* _THE TASK_: Restate the lines word for word, from the first line of the records through the line containing "1.5 Milliliter". Leave out the pictures and anything after that line.

* _PROVIDED ENTRIES_:
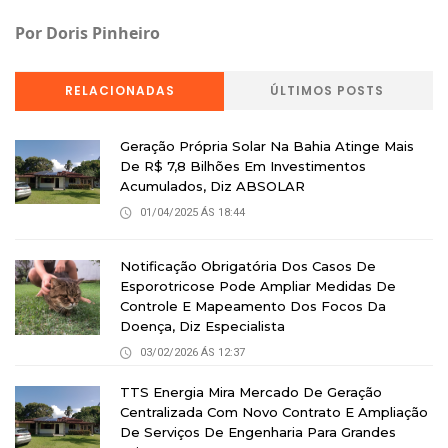
Por Doris Pinheiro
RELACIONADAS
ÚLTIMOS POSTS
Geração Própria Solar Na Bahia Atinge Mais
De R$ 7,8 Bilhões Em Investimentos
Acumulados, Diz ABSOLAR
01/04/2025 ÁS 18:44
Notificação Obrigatória Dos Casos De
Esporotricose Pode Ampliar Medidas De
Controle E Mapeamento Dos Focos Da
Doença, Diz Especialista
03/02/2026 ÁS 12:37
TTS Energia Mira Mercado De Geração
Centralizada Com Novo Contrato E Ampliação
De Serviços De Engenharia Para Grandes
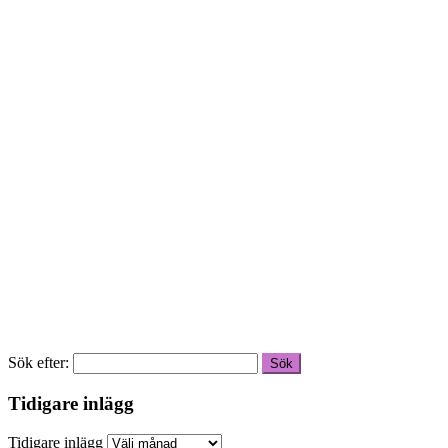
Sök efter:
Tidigare inlägg
Tidigare inlägg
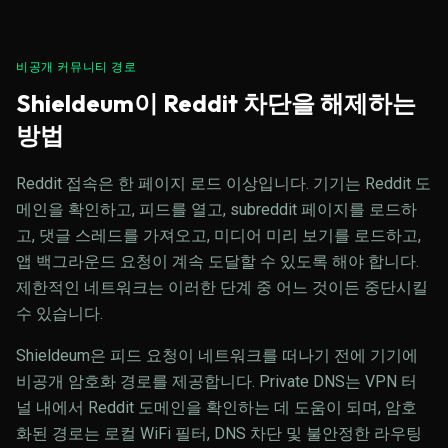
비공개 커뮤니티 경로
Shieldeum이 Reddit 차단을 해제하는
방법
Reddit 접속은 한 페이지 로드 이상입니다. 기기는 Reddit 도
메인을 확인하고, 피드를 열고, subreddit 페이지를 로드하
고, 댓글 스레드를 가져오고, 미디어 미리 보기를 로드하고,
앱 백그라운드 요청이 계속 도달할 수 있도록 해야 합니다.
제한적인 네트워크는 이러한 단계 중 어느 것이든 중단시킬
수 있습니다.
Shieldeum은 피드 요청이 네트워크를 떠나기 전에 기기에
비공개 암호화 경로를 제공합니다. Private DNS는 VPN 터
널 내에서 Reddit 도메인을 확인하는 데 도움이 되며, 암호
화된 경로는 로컬 WiFi 필터, DNS 차단 및 불안정한 라우팅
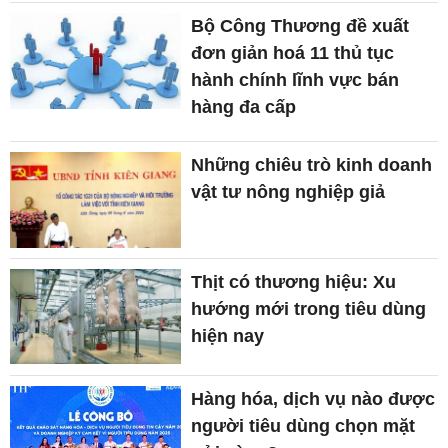
Bộ Công Thương đề xuất
đơn giản hoá 11 thủ tục
hành chính lĩnh vực bán
hàng đa cấp
Những chiêu trò kinh doanh
vật tư nông nghiệp giả
Thịt có thương hiệu: Xu
hướng mới trong tiêu dùng
hiện nay
Hàng hóa, dịch vụ nào được
người tiêu dùng chọn mặt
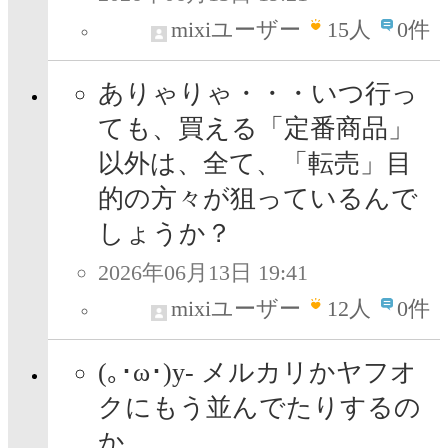
mixiユーザー
15
人
0件
ありゃりゃ・・・いつ行っ
ても、買える「定番商品」
以外は、全て、「転売」目
的の方々が狙っているんで
しょうか？
2026年06月13日 19:41
mixiユーザー
12
人
0件
(｡･ω･)y- メルカリかヤフオ
クにもう並んでたりするの
か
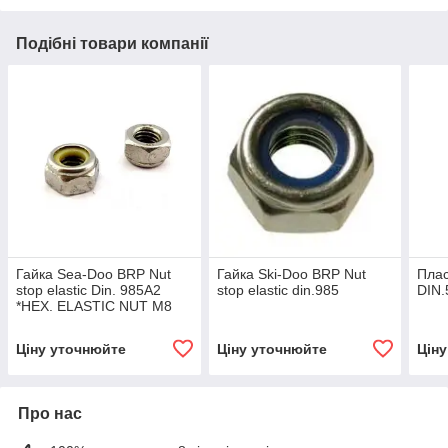
Подібні товари компанії
Гайка Sea-Doo BRP Nut
Гайка Ski-Doo BRP Nut
Плас
stop elastic Din. 985A2
stop elastic din.985
DIN.
*HEX. ELASTIC NUT M8
Ціну уточнюйте
Ціну уточнюйте
Цін
Про нас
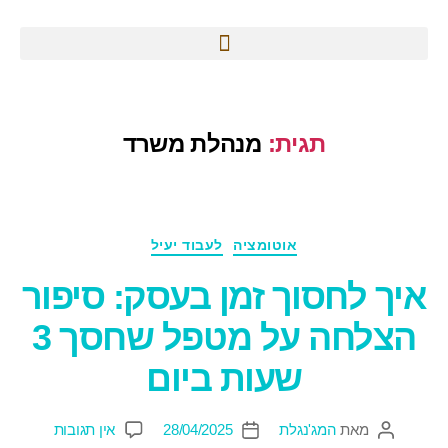
תגית:
מנהלת משרד
אוטומציה
לעבוד יעיל
איך לחסוך זמן בעסק: סיפור
הצלחה על מטפל שחסך 3
שעות ביום
מאת
המג'נגלת
28/04/2025
אין תגובות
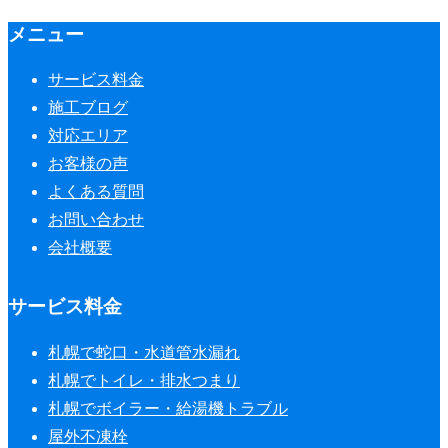
メニュー
サービス料金
施工ブログ
対応エリア
お客様の声
よくある質問
お問い合わせ
会社概要
サービス料金
札幌で蛇口・水道管水漏れ
札幌でトイレ・排水つまり
札幌でボイラー・給湯機トラブル
屋外不凍栓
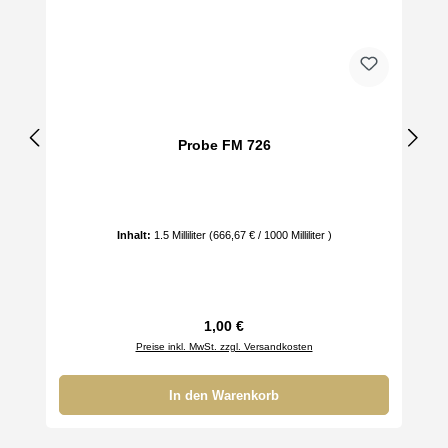
Probe FM 726
Inhalt:
1.5 Milliliter
(666,67 € / 1000 Milliliter )
Regulärer Preis:
1,00 €
Preise inkl. MwSt. zzgl. Versandkosten
In den Warenkorb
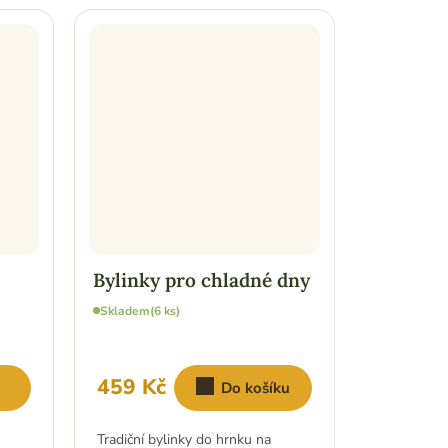
Bylinky pro chladné dny
Skladem
(6 ks)
459 Kč
l
Do košíku
Tradiční bylinky do hrnku na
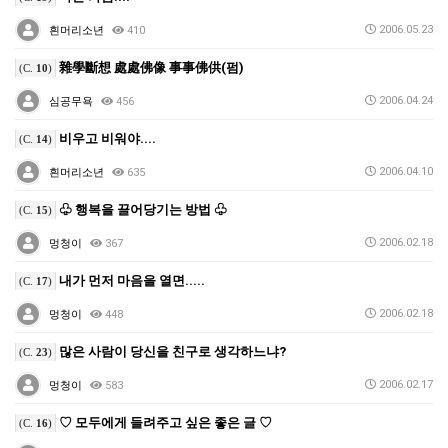
2006.05.23
흰머리소년
410
雜學斷想 處處佛像 事事佛供(펌)
(C.
10
)
2006.04.24
심공무욕
456
비우고 비워야....
(C.
14
)
2006.04.10
흰머리소년
635
♧ 행복을 끌어당기는 방법 ♧
(C.
15
)
2006.02.18
멍청이
367
내가 먼저 마음을 열면.....
(C.
17
)
2006.02.18
멍청이
448
많은 사람이 당신을 친구로 생각하느냐?
(C.
23
)
2006.02.17
멍청이
583
♡ 모두에게 들려주고 싶은 좋은 글 ♡
(C.
16
)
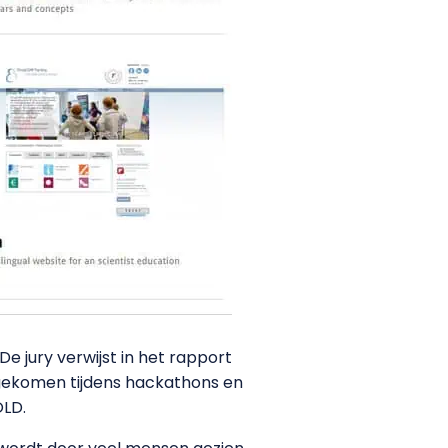
 De jury verwijst in het rapport
d gekomen tijdens hackathons en
OLD.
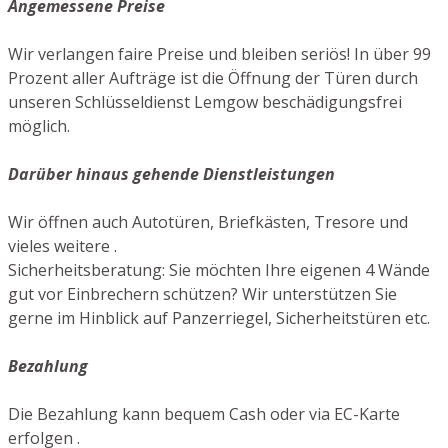
Angemessene Preise
Wir verlangen faire Preise und bleiben seriös! In über 99
Prozent aller Aufträge ist die Öffnung der Türen durch
unseren Schlüsseldienst Lemgow beschädigungsfrei
möglich.
Darüber hinaus gehende Dienstleistungen
Wir öffnen auch Autotüren, Briefkästen, Tresore und
vieles weitere .
Sicherheitsberatung: Sie möchten Ihre eigenen 4 Wände
gut vor Einbrechern schützen? Wir unterstützen Sie
gerne im Hinblick auf Panzerriegel, Sicherheitstüren etc.
Bezahlung
Die Bezahlung kann bequem Cash oder via EC-Karte
erfolgen .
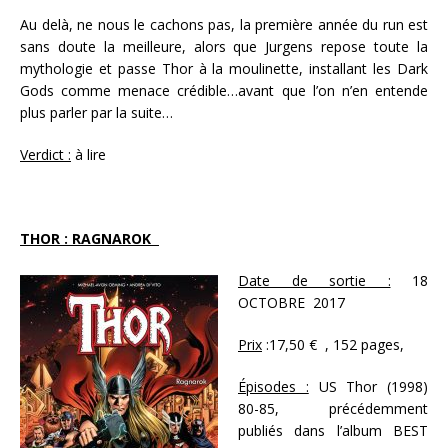
Au delà, ne nous le cachons pas, la première année du run est
sans doute la meilleure, alors que Jurgens repose toute la
mythologie et passe Thor à la moulinette, installant les Dark
Gods comme menace crédible…avant que l’on n’en entende
plus parler par la suite…
Verdict :
à lire
THOR : RAGNAROK
Date de sortie :
18
OCTOBRE 2017
Prix
:17,50 € , 152 pages,
Épisodes :
US Thor (1998)
80-85, précédemment
publiés dans l’album BEST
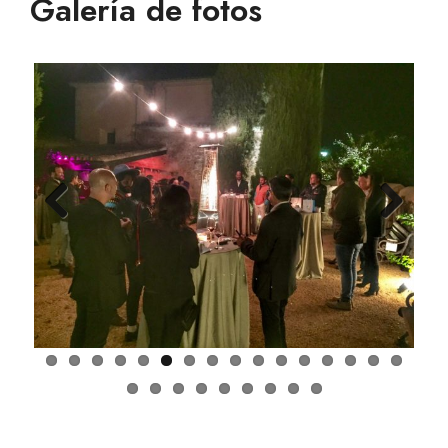
Galería de fotos
Previ
Next
ous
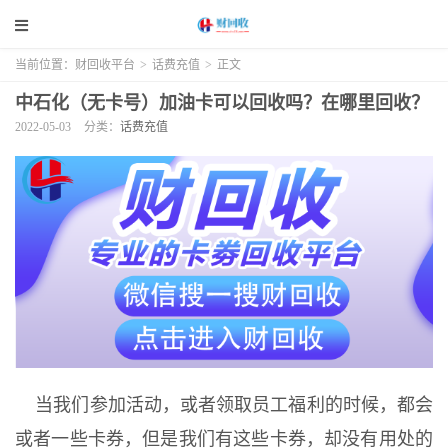
当前位置：
财回收平台
>
话费充值
>
正文
中石化（无卡号）加油卡可以回收吗？在哪里回收？
2022-05-03
分类：
话费充值
当我们参加活动，或者领取员工福利的时候，都会
或者一些卡券，但是我们有这些卡券，却没有用处的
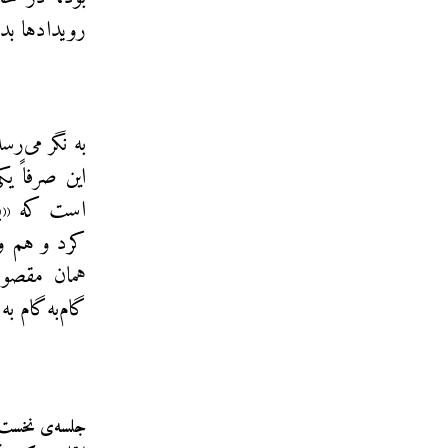
رویدادها بدان
به نگر می‌ر
این صرفاً ی
است که «با
کرد و هم و
همان مقصود
گام‌به‌گام 
جلسه‌ی نخست:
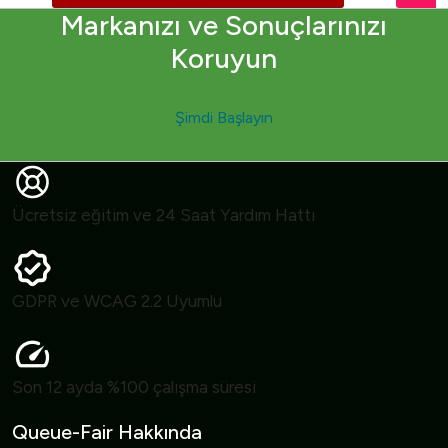
Markanızı ve Sonuçlarınızı
Koruyun
Şimdi Başlayın
Ücretsiz eğitim ve 24 Saat Yardım Hattı
GDPR ve WCAG 2.2 Uyumlu
Son 12 ayda %100 çalışma süresi
Queue-Fair Hakkında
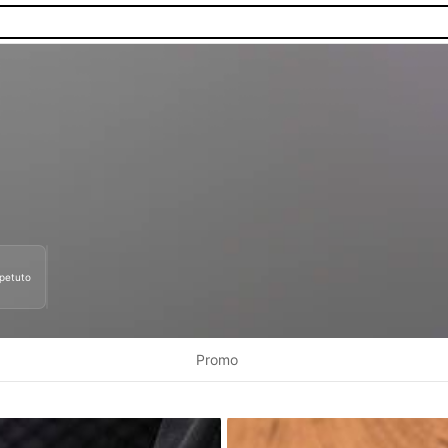
ipetuto
nibilità.
Promo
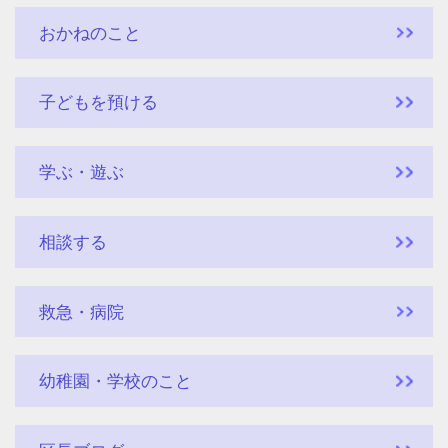
おかねのこと
子どもを預ける
学ぶ・遊ぶ
相談する
救急・病院
幼稚園・学校のこと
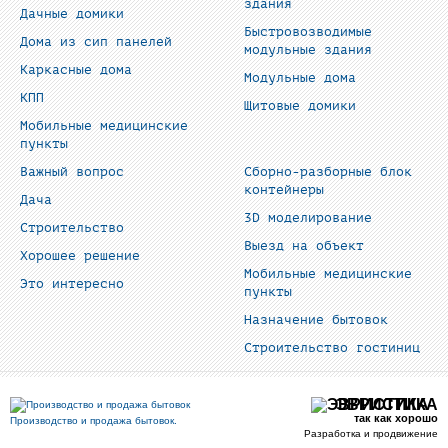
здания
Дачные домики
Быстровозводимые
Дома из сип панелей
модульные здания
Каркасные дома
Модульные дома
КПП
Щитовые домики
Мобильные медицинские
пункты
Важный вопрос
Сборно-разборные блок
контейнеры
Дача
3D моделирование
Строительство
Выезд на объект
Хорошее решение
Мобильные медицинские
Это интересно
пункты
Назначение бытовок
Строительство гостиниц
ЭВРИСТИКА
так как хорошо
Производство и продажа бытовок.
Разработка и продвижение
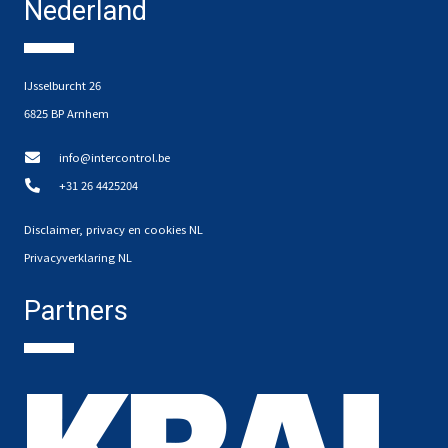
Nederland
IJsselburcht 26
6825 BP Arnhem
info@intercontrol.be
+31 26 4425204
Disclaimer, privacy en cookies NL
Privacyverklaring NL
Partners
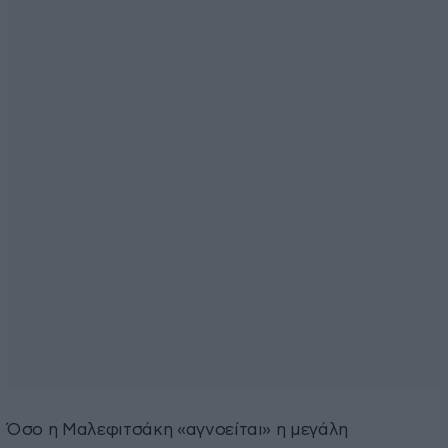
Όσο η Μαλεφιτσάκη «αγνοείται» η μεγάλη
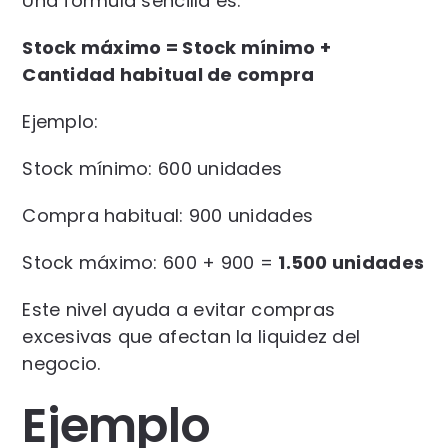
Una fórmula sencilla es:
Stock máximo = Stock mínimo +
Cantidad habitual de compra
Ejemplo:
Stock mínimo: 600 unidades
Compra habitual: 900 unidades
Stock máximo: 600 + 900 =
1.500 unidades
Este nivel ayuda a evitar compras
excesivas que afectan la liquidez del
negocio.
Ejemplo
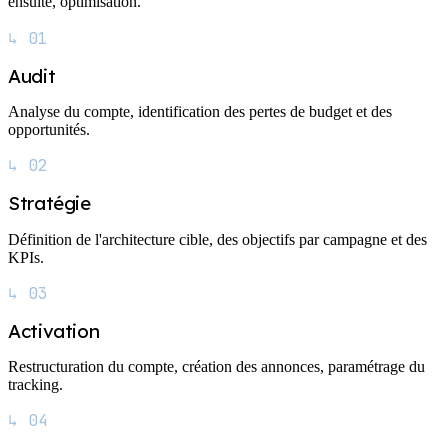
ensuite, optimisation.
↳ 01
Audit
Analyse du compte, identification des pertes de budget et des
opportunités.
↳ 02
Stratégie
Définition de l'architecture cible, des objectifs par campagne et des
KPIs.
↳ 03
Activation
Restructuration du compte, création des annonces, paramétrage du
tracking.
↳ 04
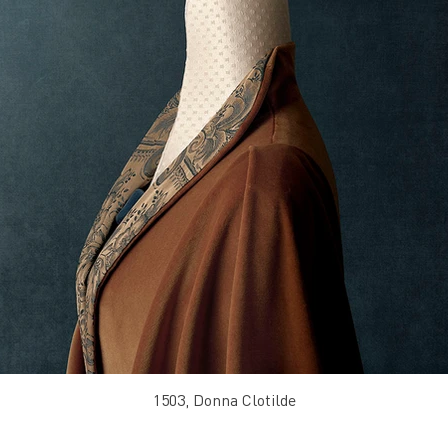
1503, Donna Clotilde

* _EXERCISE ANSWER_:
Por Doris Pinheiro
RELACIONADAS
ÚLTIMOS POSTS
Geração Própria Solar Na Bahia Atinge Mais
De R$ 7,8 Bilhões Em Investimentos
Acumulados, Diz ABSOLAR
01/04/2025 ÁS 18:44
Notificação Obrigatória Dos Casos De
Esporotricose Pode Ampliar Medidas De
Controle E Mapeamento Dos Focos Da
Doença, Diz Especialista
03/02/2026 ÁS 12:37
TTS Energia Mira Mercado De Geração
Centralizada Com Novo Contrato E Ampliação
De Serviços De Engenharia Para Grandes
Sök efter:
Tidigare inlägg
Tidigare inlägg
비공개 커뮤니티 경로
Shieldeum이 Reddit 차단을 해제하는
방법
Reddit 접속은 한 페이지 로드 이상입니다. 기기는 Reddit 도
메인을 확인하고, 피드를 열고, subreddit 페이지를 로드하
고, 댓글 스레드를 가져오고, 미디어 미리 보기를 로드하고,
앱 백그라운드 요청이 계속 도달할 수 있도록 해야 합니다.
제한적인 네트워크는 이러한 단계 중 어느 것이든 중단시킬
수 있습니다.
Shieldeum은 피드 요청이 네트워크를 떠나기 전에 기기에
비공개 암호화 경로를 제공합니다. Private DNS는 VPN 터
널 내에서 Reddit 도메인을 확인하는 데 도움이 되며, 암호
화된 경로는 로컬 WiFi 필터, DNS 차단 및 불안정한 라우팅
Bộ Công Thương đề xuất
đơn giản hoá 11 thủ tục
hành chính lĩnh vực bán
hàng đa cấp
Những chiêu trò kinh doanh
vật tư nông nghiệp giả
Thịt có thương hiệu: Xu
hướng mới trong tiêu dùng
hiện nay
Hàng hóa, dịch vụ nào được
người tiêu dùng chọn mặt
mixiユーザー
15
人
0件
ありゃりゃ・・・いつ行っ
ても、買える「定番商品」
以外は、全て、「転売」目
的の方々が狙っているんで
しょうか？
2026年06月13日 19:41
mixiユーザー
12
人
0件
(｡･ω･)y- メルカリかヤフオ
クにもう並んでたりするの
か
Подібні товари компанії
Гайка Sea-Doo BRP Nut
Гайка Ski-Doo BRP Nut
Плас
stop elastic Din. 985A2
stop elastic din.985
DIN.
*HEX. ELASTIC NUT M8
Ціну уточнюйте
Ціну уточнюйте
Цін
Про нас
תגית:
מנהלת משרד
אוטומציה
לעבוד יעיל
איך לחסוך זמן בעסק: סיפור
הצלחה על מטפל שחסך 3
שעות ביום
מאת
המג'נגלת
28/04/2025
אין תגובות
メニュー
サービス料金
施工ブログ
対応エリア
お客様の声
よくある質問
お問い合わせ
会社概要
サービス料金
札幌で蛇口・水道管水漏れ
札幌でトイレ・排水つまり
札幌でボイラー・給湯機トラブル
屋外不凍栓
Probe FM 726
Inhalt:
1.5 Milliliter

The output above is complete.